Agribusiness: missing the wood for the trees
There is more to the agribusiness universe than tax-effective managed investment schemes, according to Zenith senior investment partner Dugald Higgins.
He pointed to some of the funds being offered by Rural Funds Management (RFM) as a good example.
"Their almond projects are the only tax-effective vehicles they've ever done. They won't ever do them again. By far the majority of their vehicles throughout their history have not been tax-effective," Higgins said.
RFM currently offers a land and infrastructure fund that generates returns from lease payments, along with Stockbank, which involves the trading of livestock via a share-farming agreement, said Higgins.
When it comes to tax-effective managed investment schemes (MISs), Higgins said there are currently three that are open to 'mum and dad' investors: the AACL 2012 Grain co-production project, TFS Sandalwood 2012, and the Premium African Mahogany 2012 project.
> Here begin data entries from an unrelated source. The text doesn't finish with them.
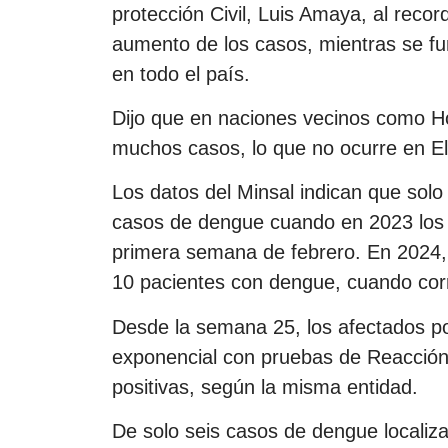
protección Civil, Luis Amaya, al recor
aumento de los casos, mientras se f
en todo el país.
Dijo que en naciones vecinos como 
muchos casos, lo que no ocurre en El
Los datos del Minsal indican que sol
casos de dengue cuando en 2023 los 
primera semana de febrero. En 2024, 
10 pacientes con dengue, cuando cor
Desde la semana 25, los afectados p
exponencial con pruebas de Reacció
positivas, según la misma entidad.
De solo seis casos de dengue localiz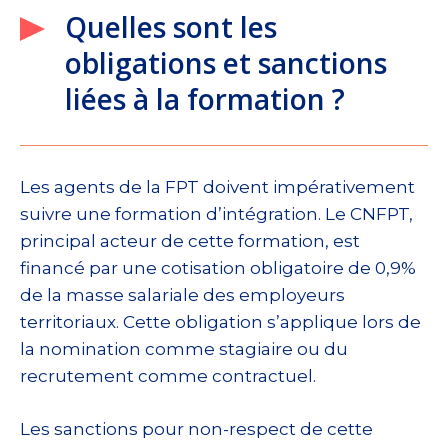
Quelles sont les
obligations et sanctions
liées à la formation ?
Les agents de la FPT doivent impérativement
suivre une formation d’intégration. Le CNFPT,
principal acteur de cette formation, est
financé par une cotisation obligatoire de 0,9%
de la masse salariale des employeurs
territoriaux. Cette obligation s’applique lors de
la nomination comme stagiaire ou du
recrutement comme contractuel.
Les sanctions pour non-respect de cette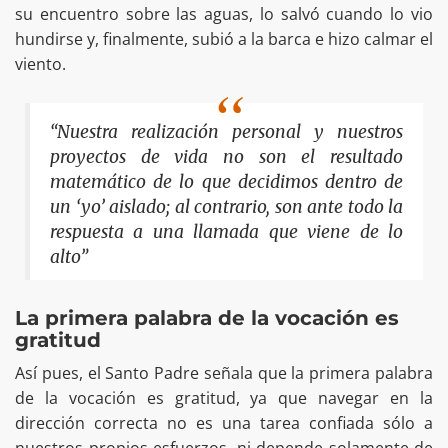
su encuentro sobre las aguas, lo salvó cuando lo vio
hundirse y, finalmente, subió a la barca e hizo calmar el
viento.
“Nuestra realización personal y nuestros
proyectos de vida no son el resultado
matemático de lo que decidimos dentro de
un ‘yo’ aislado; al contrario, son ante todo la
respuesta a una llamada que viene de lo
alto”
La primera palabra de la vocación es
gratitud
Así pues, el Santo Padre señala que la primera palabra
de la vocación es gratitud, ya que navegar en la
dirección correcta no es una tarea confiada sólo a
nuestros propios esfuerzos, ni depende solamente de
Of those, Zenith is currently recommending the TFS Sandalwood project - and has recommended the AACL project in past years, said Higgins.
The financial adviser interest in MISs is unsurprisingly poor, given the number of clients who were burned by Great Southern and Timbercorp, he said.
"But some advisers recognise that if you are discerning and you have the right type of client - with the right requirements and risk profile - there is a case to be put that some form of limited exposure may be made to investments like this," Higgins said.
The problem with MISs in the past has been that investors have misinterpreted their nature, said Higgins: things like long-term forestry projects are speculative, not investments per se.
"It's like investing in gold. You don't invest in gold, you speculate in gold - because it doesn't pay you anything in between. People can very easily miss the distinction between those and how such sort of things should act in your portfolio," said Higgins.